Pick out every line in the listing below that contains the word "family", copying each one in full; case counts.

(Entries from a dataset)
## begin
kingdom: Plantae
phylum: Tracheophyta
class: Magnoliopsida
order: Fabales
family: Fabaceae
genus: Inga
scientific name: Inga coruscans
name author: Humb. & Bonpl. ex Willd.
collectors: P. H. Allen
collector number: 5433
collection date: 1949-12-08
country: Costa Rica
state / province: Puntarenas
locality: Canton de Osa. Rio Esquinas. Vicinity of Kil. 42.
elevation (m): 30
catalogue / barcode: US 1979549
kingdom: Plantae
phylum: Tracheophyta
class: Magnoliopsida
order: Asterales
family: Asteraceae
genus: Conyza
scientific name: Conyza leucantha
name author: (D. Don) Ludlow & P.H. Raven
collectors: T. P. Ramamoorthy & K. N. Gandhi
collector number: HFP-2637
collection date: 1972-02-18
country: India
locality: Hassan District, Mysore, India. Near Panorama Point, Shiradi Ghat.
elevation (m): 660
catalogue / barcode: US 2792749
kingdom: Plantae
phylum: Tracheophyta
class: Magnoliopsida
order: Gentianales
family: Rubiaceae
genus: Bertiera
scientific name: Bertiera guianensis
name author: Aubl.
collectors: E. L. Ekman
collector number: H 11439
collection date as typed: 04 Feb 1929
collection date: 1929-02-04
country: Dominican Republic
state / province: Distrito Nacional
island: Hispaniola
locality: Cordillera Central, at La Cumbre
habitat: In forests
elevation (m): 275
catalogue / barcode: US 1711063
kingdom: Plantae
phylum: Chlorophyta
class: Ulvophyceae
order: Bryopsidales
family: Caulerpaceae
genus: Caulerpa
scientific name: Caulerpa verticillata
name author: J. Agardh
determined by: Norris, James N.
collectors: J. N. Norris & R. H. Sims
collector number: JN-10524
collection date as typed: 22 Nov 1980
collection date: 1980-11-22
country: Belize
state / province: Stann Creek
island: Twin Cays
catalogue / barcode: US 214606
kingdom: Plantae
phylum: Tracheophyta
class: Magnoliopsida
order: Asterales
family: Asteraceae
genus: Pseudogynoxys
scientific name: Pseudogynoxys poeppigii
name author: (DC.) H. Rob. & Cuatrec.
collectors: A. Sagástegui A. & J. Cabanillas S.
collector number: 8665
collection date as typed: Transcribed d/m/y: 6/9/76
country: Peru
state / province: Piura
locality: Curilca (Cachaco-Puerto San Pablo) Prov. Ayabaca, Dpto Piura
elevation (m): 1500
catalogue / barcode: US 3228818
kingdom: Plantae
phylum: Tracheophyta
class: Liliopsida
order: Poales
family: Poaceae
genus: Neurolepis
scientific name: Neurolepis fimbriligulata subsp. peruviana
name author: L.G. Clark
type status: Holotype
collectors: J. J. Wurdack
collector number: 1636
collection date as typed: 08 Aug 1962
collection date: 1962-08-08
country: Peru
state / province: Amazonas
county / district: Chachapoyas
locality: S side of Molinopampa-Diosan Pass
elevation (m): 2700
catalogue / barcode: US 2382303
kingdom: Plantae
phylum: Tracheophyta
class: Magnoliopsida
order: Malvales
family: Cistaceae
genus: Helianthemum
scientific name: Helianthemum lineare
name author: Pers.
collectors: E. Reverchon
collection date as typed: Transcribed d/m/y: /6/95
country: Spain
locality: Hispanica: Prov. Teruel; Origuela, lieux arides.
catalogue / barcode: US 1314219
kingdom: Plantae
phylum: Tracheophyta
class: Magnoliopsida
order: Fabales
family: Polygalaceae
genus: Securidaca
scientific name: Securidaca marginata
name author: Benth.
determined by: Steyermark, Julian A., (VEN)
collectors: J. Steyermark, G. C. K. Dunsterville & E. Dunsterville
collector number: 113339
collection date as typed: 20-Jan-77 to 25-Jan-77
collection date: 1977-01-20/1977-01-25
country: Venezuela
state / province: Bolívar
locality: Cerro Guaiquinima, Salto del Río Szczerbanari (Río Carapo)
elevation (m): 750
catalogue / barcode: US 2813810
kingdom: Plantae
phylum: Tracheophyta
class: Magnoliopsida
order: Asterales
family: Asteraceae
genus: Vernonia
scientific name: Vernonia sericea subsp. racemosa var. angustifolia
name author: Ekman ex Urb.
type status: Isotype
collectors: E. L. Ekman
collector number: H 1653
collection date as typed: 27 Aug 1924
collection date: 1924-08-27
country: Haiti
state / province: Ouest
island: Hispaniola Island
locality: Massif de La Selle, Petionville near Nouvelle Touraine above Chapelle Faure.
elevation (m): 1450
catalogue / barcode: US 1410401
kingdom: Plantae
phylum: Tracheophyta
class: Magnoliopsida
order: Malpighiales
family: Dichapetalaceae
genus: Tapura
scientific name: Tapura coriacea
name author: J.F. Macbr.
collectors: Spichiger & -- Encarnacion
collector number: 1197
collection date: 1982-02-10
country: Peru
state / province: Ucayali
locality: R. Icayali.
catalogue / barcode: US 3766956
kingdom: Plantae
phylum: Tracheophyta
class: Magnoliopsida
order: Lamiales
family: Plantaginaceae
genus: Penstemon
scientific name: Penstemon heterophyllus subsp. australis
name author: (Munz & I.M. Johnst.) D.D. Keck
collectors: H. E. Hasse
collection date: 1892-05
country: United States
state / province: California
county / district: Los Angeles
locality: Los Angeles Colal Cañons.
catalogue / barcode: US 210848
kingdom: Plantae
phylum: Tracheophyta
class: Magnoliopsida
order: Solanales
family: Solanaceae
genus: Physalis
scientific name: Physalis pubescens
## end
EXERCISE RESPONSE
family: Fabaceae
family: Asteraceae
family: Rubiaceae
family: Caulerpaceae
family: Asteraceae
family: Poaceae
family: Cistaceae
family: Polygalaceae
family: Asteraceae
family: Dichapetalaceae
family: Plantaginaceae
family: Solanaceae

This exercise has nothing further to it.